Ma nonostante la libertà di parola, Marco Pannella non è un democratico, è un despota, un guru, un padre padrone col complesso della mamma italiana che fa di tutto per non permettere ai suoi piccini di volare con le proprie ali.  Solo che lì c’è un covo di aquile, belli e brillanti, ai quali il nido sta stretto.

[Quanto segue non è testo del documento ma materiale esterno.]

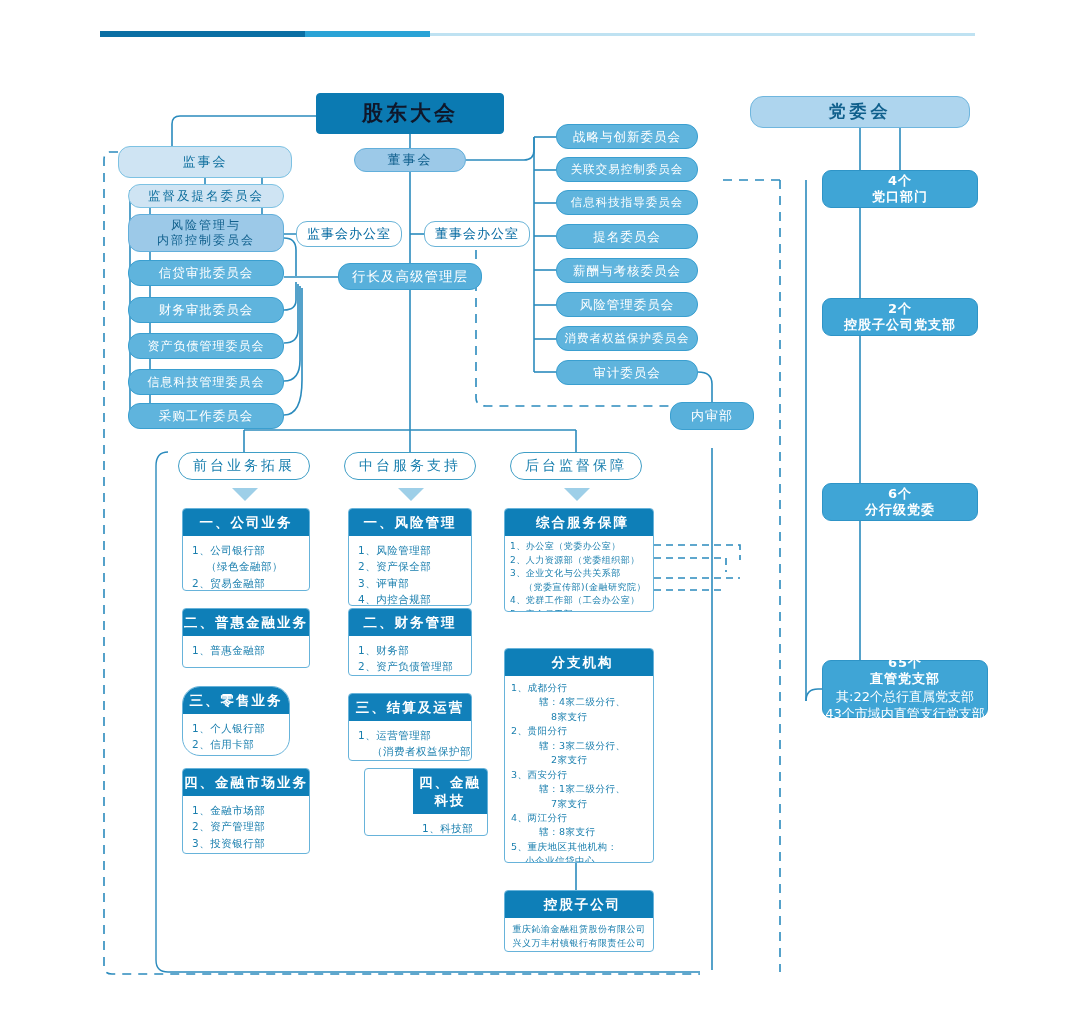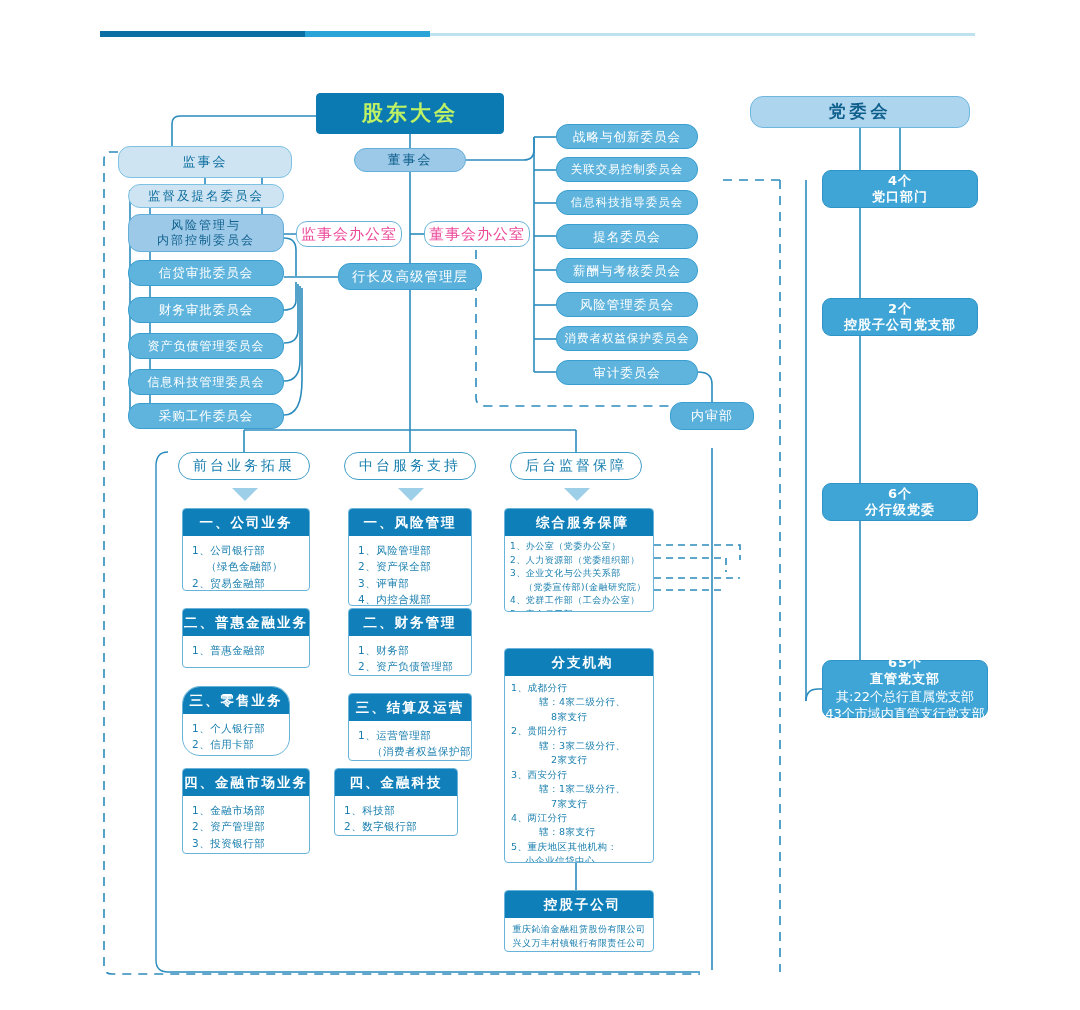--- a/index.html
+++ b/index.html
@@ -11,32 +11,32 @@
   #stage{position:absolute;left:0;top:0;width:1080px;height:1010px;}
   #svg-layer{position:absolute;left:0;top:0;width:1080px;height:1010px;}
   .node{position:absolute;box-sizing:border-box;display:flex;align-items:center;
         justify-content:center;text-align:center;line-height:1.25;}
 
   
   .hdr-bar{position:absolute;height:6px;}
   .hdr-dark{background:#0b6fa4;}
   .hdr-mid{background:#2aa3d6;}
   .hdr-light{background:#bfe2f2;}
-  .pill-strong{background:#0b7ab2;color:#bef264;border:1px solid #0b7ab2;
+  .pill-strong{background:#0b7ab2;color:#0f172a;border:1px solid #0b7ab2;
      font-size:21px;letter-spacing:3px;font-weight:bold;border-radius:4px;}
   .pill-pale{background:#cfe4f3;color:#0f6f9e;border:1.5px solid #7dc2e3;
      font-size:13px;letter-spacing:2px;border-radius:12px;}
   .pill-mid{background:#9cc9e8;color:#0f5f8c;border:1.5px solid #62afdb;
      font-size:13px;letter-spacing:2px;border-radius:12px;}
   .pill-blue{background:#5fb4dd;color:#ffffff;border:1.5px solid #3a9fd0;
      font-size:12.5px;letter-spacing:1px;border-radius:12px;}
   .pill-blue2{background:#58b0db;color:#ffffff;border:1.5px solid #3a9fd0;
      font-size:12.5px;letter-spacing:1px;border-radius:12px;}
-  .pill-outline-sm{background:#ffffff;color:#ec4899;border:1.5px solid #6ab4d8;
-     font-size:15px;letter-spacing:1px;border-radius:11px;}
+  .pill-outline-sm{background:#ffffff;color:#0369a1;border:1.5px solid #6ab4d8;
+     font-size:13px;letter-spacing:1px;border-radius:11px;}
   .pill-party{background:#aed5ee;color:#0f5f8c;border:1.5px solid #6fb6de;
      font-size:17px;letter-spacing:4px;font-weight:bold;border-radius:13px;}
   .pill-party-sub{background:#3fa5d6;color:#ffffff;border:1.5px solid #2e94c7;
      font-size:13px;letter-spacing:1px;border-radius:9px;font-weight:bold;
      flex-direction:column;}
   .pill-party-sub .line2{font-size:13px;}
   .pill-party-sub .note{font-size:13px;font-weight:normal;letter-spacing:0;
      line-height:1.3;margin-top:2px;}
 
   
@@ -265,21 +265,21 @@
         <div>2、资产负债管理部</div>
       </div>
   </div>
   <div class="grp" style="left:348px;top:693px;width:124px;height:68px;">
     <div class="grp-title alt">三、结算及运营</div>
     <div class="grp-body" id="mo2">
         <div>1、运营管理部</div>
         <div class="indent1">（消费者权益保护部）</div>
       </div>
   </div>
-  <div class="grp" style="left:334px;top:768px;width:124px;height:68px;">
+  <div class="grp" style="left:364px;top:768px;width:124px;height:68px;padding-left:48px;">
     <div class="grp-title alt">四、金融科技</div>
     <div class="grp-body" id="mo3">
         <div>1、科技部</div>
         <div>2、数字银行部</div>
       </div>
   </div>
 
   <div class="grp" style="left:504px;top:508px;width:150px;height:104px;">
     <div class="banner">综合服务保障</div>
     <div class="grp-body" id="bo-support" style="font-size:9px;line-height:1.5;padding:4px 4px 4px 5px;">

Al Congresso è nei corridoi che si scopre che non ci sono solo i Yes Men, che si respira aria di conflittualità, che si conoscono i sani animali politici che vorrebbero governare e non solo parlare.  Ma il Partito Radicale è una scuola ed un laboratorio di oratoria.  Con Marco non si governerà mai.  Ha avuto più occasioni e le ha rifiutate.  Se le avesse accettate avrebbe potuto usare i suoi 20-30 deputati in parlamento per risolvere il problema dei seggi vacanti, se proprio ci teneva tanto.  Ma lui non vuole operare da dentro il sistema.  Come Arafat ha sempre usato qualunque pretesto per non formare uno stato palestinese, Pannella ha trovato qualsiasi scusa per non collaborare per governare.  Evidentemente non sono ruoli che gli competano; preferiscono agire da outsiders.  (Ben inteso che il paragone fra i due si limita a questo rifiuto ed in nessuno modo riguarda il loro modus operandi o la sostanza delle loro cause.)   Il problema per i Radicali che vorrebbero fare e non solo dire è che:  I Radicali con Pannella: non fanno; Ma i Radicali senza Pannella: non sono.